Excerpts from a dataset.
-=-=-

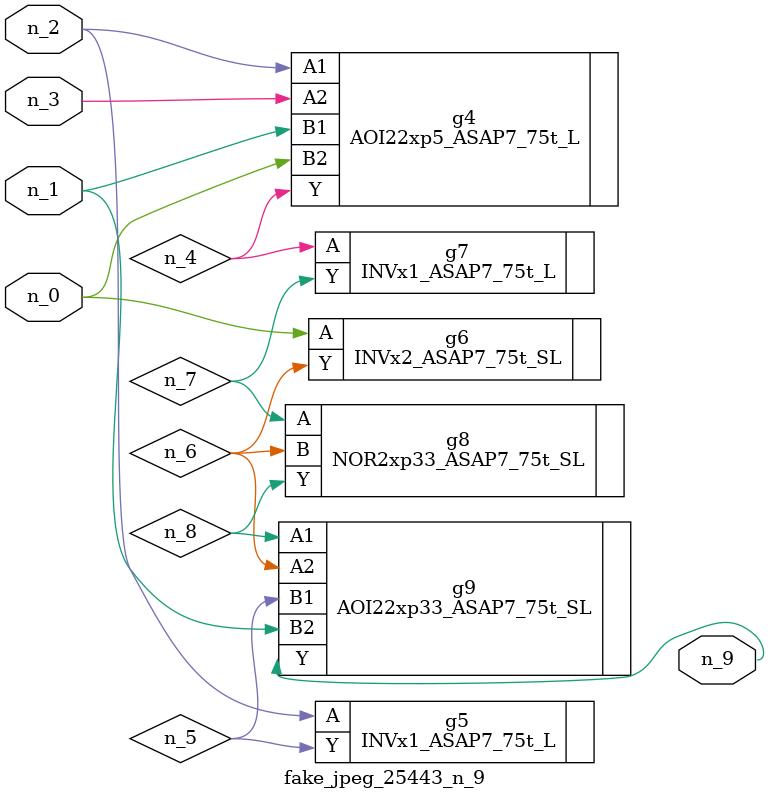
<source format=v>
module fake_jpeg_25443_n_9 (n_0, n_3, n_2, n_1, n_9);

input n_0;
input n_3;
input n_2;
input n_1;

output n_9;

wire n_4;
wire n_8;
wire n_6;
wire n_5;
wire n_7;

AOI22xp5_ASAP7_75t_L g4 ( 
.A1(n_2),
.A2(n_3),
.B1(n_1),
.B2(n_0),
.Y(n_4)
);

INVx1_ASAP7_75t_L g5 ( 
.A(n_2),
.Y(n_5)
);

INVx2_ASAP7_75t_SL g6 ( 
.A(n_0),
.Y(n_6)
);

INVx1_ASAP7_75t_L g7 ( 
.A(n_4),
.Y(n_7)
);

NOR2xp33_ASAP7_75t_SL g8 ( 
.A(n_7),
.B(n_6),
.Y(n_8)
);

AOI22xp33_ASAP7_75t_SL g9 ( 
.A1(n_8),
.A2(n_6),
.B1(n_5),
.B2(n_1),
.Y(n_9)
);


endmodule
</source>
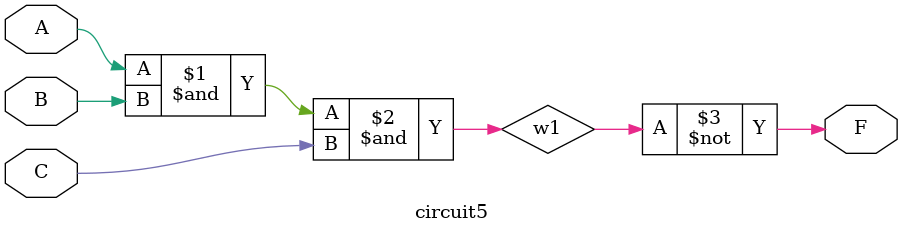
<source format=v>
module circuit5(
    input A,
    input B,
    input C,
    output F
);
    wire w1;
    and (w1, A, B, C); // w1 = A AND B AND C
    not (F, w1);       // F = NOT w1
endmodule

</source>
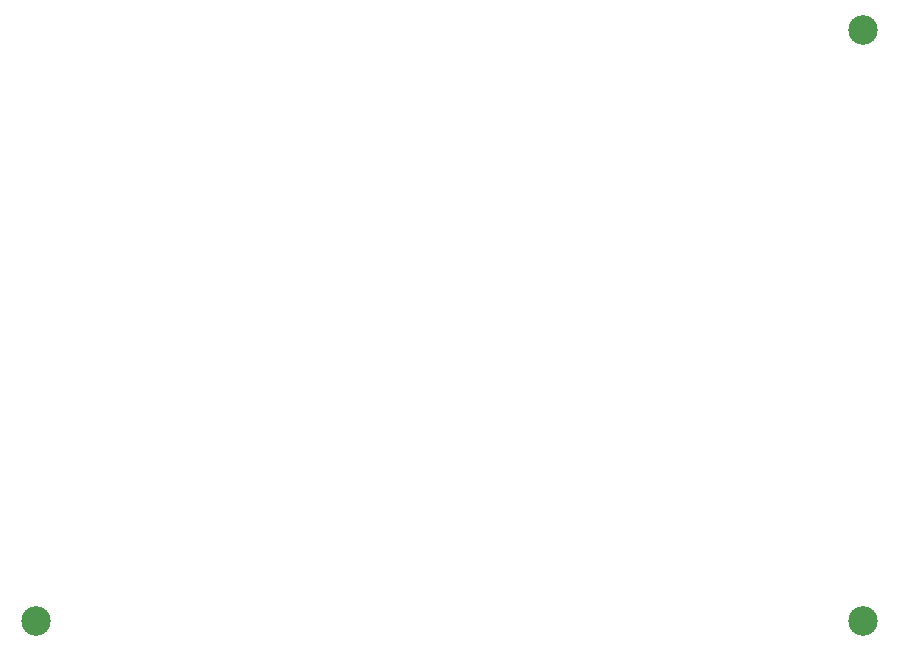
<source format=gbp>
%TF.GenerationSoftware,KiCad,Pcbnew,(5.0-dev-4122-gf60c251)*%
%TF.CreationDate,2018-06-11T17:10:56+01:00*%
%TF.ProjectId,ThermocoupleLogger,546865726D6F636F75706C654C6F6767,ca9ed02408*%
%TF.SameCoordinates,Original*%
%TF.FileFunction,Paste,Bot*%
%TF.FilePolarity,Positive*%
%FSLAX46Y46*%
G04 Gerber Fmt 4.6, Leading zero omitted, Abs format (unit mm)*
G04 Created by KiCad (PCBNEW (5.0-dev-4122-gf60c251)) date Monday, 11 June 2018 at 17:10:56*
%MOMM*%
%LPD*%
G01*
G04 APERTURE LIST*
%ADD10C,2.500000*%
G04 APERTURE END LIST*
D10*
X174846000Y-131026000D03*
X174846000Y-81026000D03*
X104846000Y-131026000D03*
M02*

</source>
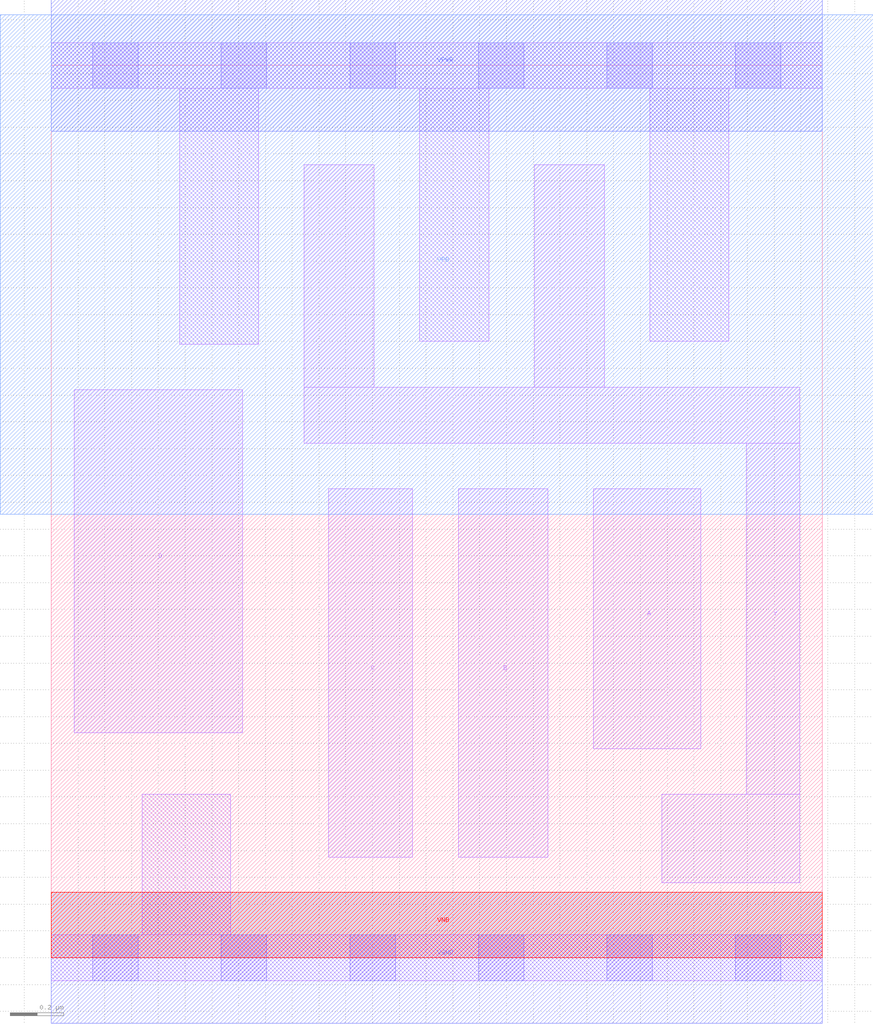
<source format=lef>
# Copyright 2020 The SkyWater PDK Authors
#
# Licensed under the Apache License, Version 2.0 (the "License");
# you may not use this file except in compliance with the License.
# You may obtain a copy of the License at
#
#     https://www.apache.org/licenses/LICENSE-2.0
#
# Unless required by applicable law or agreed to in writing, software
# distributed under the License is distributed on an "AS IS" BASIS,
# WITHOUT WARRANTIES OR CONDITIONS OF ANY KIND, either express or implied.
# See the License for the specific language governing permissions and
# limitations under the License.
#
# SPDX-License-Identifier: Apache-2.0

VERSION 5.7 ;
  NOWIREEXTENSIONATPIN ON ;
  DIVIDERCHAR "/" ;
  BUSBITCHARS "[]" ;
MACRO sky130_fd_sc_lp__nand4_0
  CLASS CORE ;
  FOREIGN sky130_fd_sc_lp__nand4_0 ;
  ORIGIN  0.000000  0.000000 ;
  SIZE  2.880000 BY  3.330000 ;
  SYMMETRY X Y R90 ;
  SITE unit ;
  PIN A
    ANTENNAGATEAREA  0.159000 ;
    DIRECTION INPUT ;
    USE SIGNAL ;
    PORT
      LAYER li1 ;
        RECT 2.025000 0.780000 2.425000 1.750000 ;
    END
  END A
  PIN B
    ANTENNAGATEAREA  0.159000 ;
    DIRECTION INPUT ;
    USE SIGNAL ;
    PORT
      LAYER li1 ;
        RECT 1.520000 0.375000 1.855000 1.750000 ;
    END
  END B
  PIN C
    ANTENNAGATEAREA  0.159000 ;
    DIRECTION INPUT ;
    USE SIGNAL ;
    PORT
      LAYER li1 ;
        RECT 1.035000 0.375000 1.350000 1.750000 ;
    END
  END C
  PIN D
    ANTENNAGATEAREA  0.159000 ;
    DIRECTION INPUT ;
    USE SIGNAL ;
    PORT
      LAYER li1 ;
        RECT 0.085000 0.840000 0.715000 2.120000 ;
    END
  END D
  PIN Y
    ANTENNADIFFAREA  0.478100 ;
    DIRECTION OUTPUT ;
    USE SIGNAL ;
    PORT
      LAYER li1 ;
        RECT 0.945000 1.920000 2.795000 2.130000 ;
        RECT 0.945000 2.130000 1.205000 2.960000 ;
        RECT 1.805000 2.130000 2.065000 2.960000 ;
        RECT 2.280000 0.280000 2.795000 0.610000 ;
        RECT 2.595000 0.610000 2.795000 1.920000 ;
    END
  END Y
  PIN VGND
    DIRECTION INOUT ;
    USE GROUND ;
    PORT
      LAYER met1 ;
        RECT 0.000000 -0.245000 2.880000 0.245000 ;
    END
  END VGND
  PIN VNB
    DIRECTION INOUT ;
    USE GROUND ;
    PORT
      LAYER pwell ;
        RECT 0.000000 0.000000 2.880000 0.245000 ;
    END
  END VNB
  PIN VPB
    DIRECTION INOUT ;
    USE POWER ;
    PORT
      LAYER nwell ;
        RECT -0.190000 1.655000 3.070000 3.520000 ;
    END
  END VPB
  PIN VPWR
    DIRECTION INOUT ;
    USE POWER ;
    PORT
      LAYER met1 ;
        RECT 0.000000 3.085000 2.880000 3.575000 ;
    END
  END VPWR
  OBS
    LAYER li1 ;
      RECT 0.000000 -0.085000 2.880000 0.085000 ;
      RECT 0.000000  3.245000 2.880000 3.415000 ;
      RECT 0.340000  0.085000 0.670000 0.610000 ;
      RECT 0.480000  2.290000 0.775000 3.245000 ;
      RECT 1.375000  2.300000 1.635000 3.245000 ;
      RECT 2.235000  2.300000 2.530000 3.245000 ;
    LAYER mcon ;
      RECT 0.155000 -0.085000 0.325000 0.085000 ;
      RECT 0.155000  3.245000 0.325000 3.415000 ;
      RECT 0.635000 -0.085000 0.805000 0.085000 ;
      RECT 0.635000  3.245000 0.805000 3.415000 ;
      RECT 1.115000 -0.085000 1.285000 0.085000 ;
      RECT 1.115000  3.245000 1.285000 3.415000 ;
      RECT 1.595000 -0.085000 1.765000 0.085000 ;
      RECT 1.595000  3.245000 1.765000 3.415000 ;
      RECT 2.075000 -0.085000 2.245000 0.085000 ;
      RECT 2.075000  3.245000 2.245000 3.415000 ;
      RECT 2.555000 -0.085000 2.725000 0.085000 ;
      RECT 2.555000  3.245000 2.725000 3.415000 ;
  END
END sky130_fd_sc_lp__nand4_0
END LIBRARY

</source>
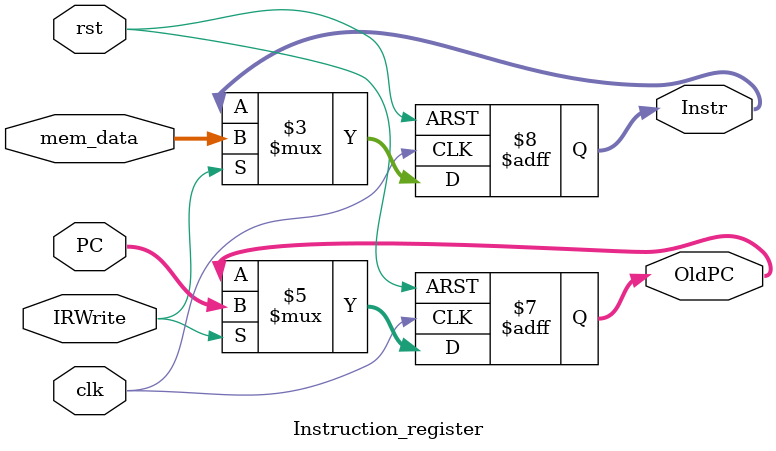
<source format=v>
module Instruction_register(
input rst,clk,IRWrite,
input [31:0]mem_data,PC,
output reg [31:0]OldPC,Instr
    );
    
    always @ (posedge clk or negedge rst) begin
     if (!rst) 
		begin
			Instr <= 0;
			OldPC <= 0;
		end 
      else if (IRWrite) 
		begin
			OldPC <= PC;
			Instr <= mem_data;
		end
    end
     
endmodule

</source>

-=-=-

WHAT YOU ARE ASKED TO DO.
Locate the lines above that contain "LIST" and copy them.

OUTPUT OF THE EXERCISE.
G04 APERTURE LIST*
G04 APERTURE END LIST*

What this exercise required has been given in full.